Bradley Beal: 'We're definitely on the rise'
Bradley Beal is close to coming back from the stress injury to his lower right leg, but the healing and approval process is taking longer than expected.
Beal, who missed 26 games as a rookie because of various injuries, had his season end two weeks early.
CSN Washington first reported Monday, citing a team official, that even though Beal had surpassed his six-week hiatus from basketball-related activities that Wizards physicians hadn't examined him even though he was in Washington last week. The team must clear him before he can return to action.
Beal, who last played April 2, has been spending the off-season in his hometown of St. Louis.
“I still haven’t been cleared,” Beal told CSN after he represented the Wizards at the draft lottery and secured the No. 3 overall pick for the June 27 draft. “It’s been six weeks since I've done any basketball-related activities. In the next couple weeks or so I’m going to get another X-Ray and see if the (stress reaction) actually started closing and see if can get back out there. Until then I’m still rehabbing, lifting weights and refraining from any basketball activity.”

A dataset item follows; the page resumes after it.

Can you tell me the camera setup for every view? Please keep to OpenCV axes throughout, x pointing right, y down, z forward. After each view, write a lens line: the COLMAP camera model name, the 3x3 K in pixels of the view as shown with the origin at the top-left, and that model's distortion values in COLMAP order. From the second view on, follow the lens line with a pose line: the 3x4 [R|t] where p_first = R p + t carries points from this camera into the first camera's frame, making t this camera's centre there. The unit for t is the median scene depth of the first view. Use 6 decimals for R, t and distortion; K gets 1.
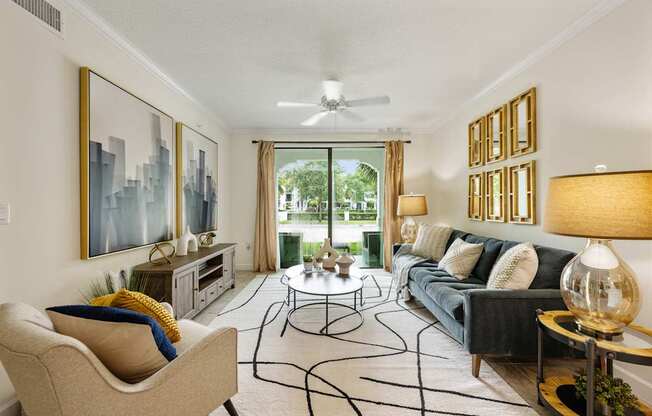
lens RADIAL K [[262.5, 0, 313.1], [0, 262.5, 204.5], [0, 0, 1]] dist [0.002211, -0.000075]
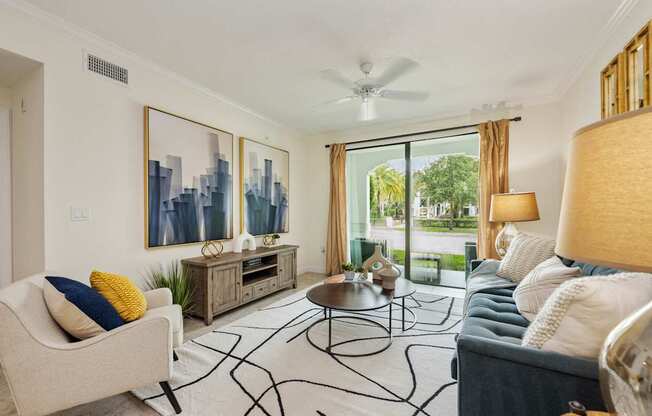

Beal played through a badly sprained left ankle and already had a high right ankle sprain that hadn't forced him to miss action. CSN first reported the then-unknown injury March 5.
Playing through the right ankle injury led to the stress injury in the small bone in the leg, also first reported by CSN, once Beal's season was terminated.
The Wizards (29-53) haven’t qualified for the playoffs for five years, and Beal finds watching the games difficult.
“Sometimes I don’t even watch it because its frustrating. You just wish you were out there. It makes you want to work on your game. It makes you just want to go improve and get better,” he said. “I’m going to take my time to rehab. When my time is right is when I’m going to get back in the gym.”
The experience of playing through injuries has given Beal a renewed perspective. He missed 26 games. He should've missed more than that.
“It also gives me the mind-set of just being smart with my injuries. If I feel as if I can’t go, don’t go and try to force the issue,” Beal said. “But at the same time don’t be a little punk. Be smart, listen tot my teammates.”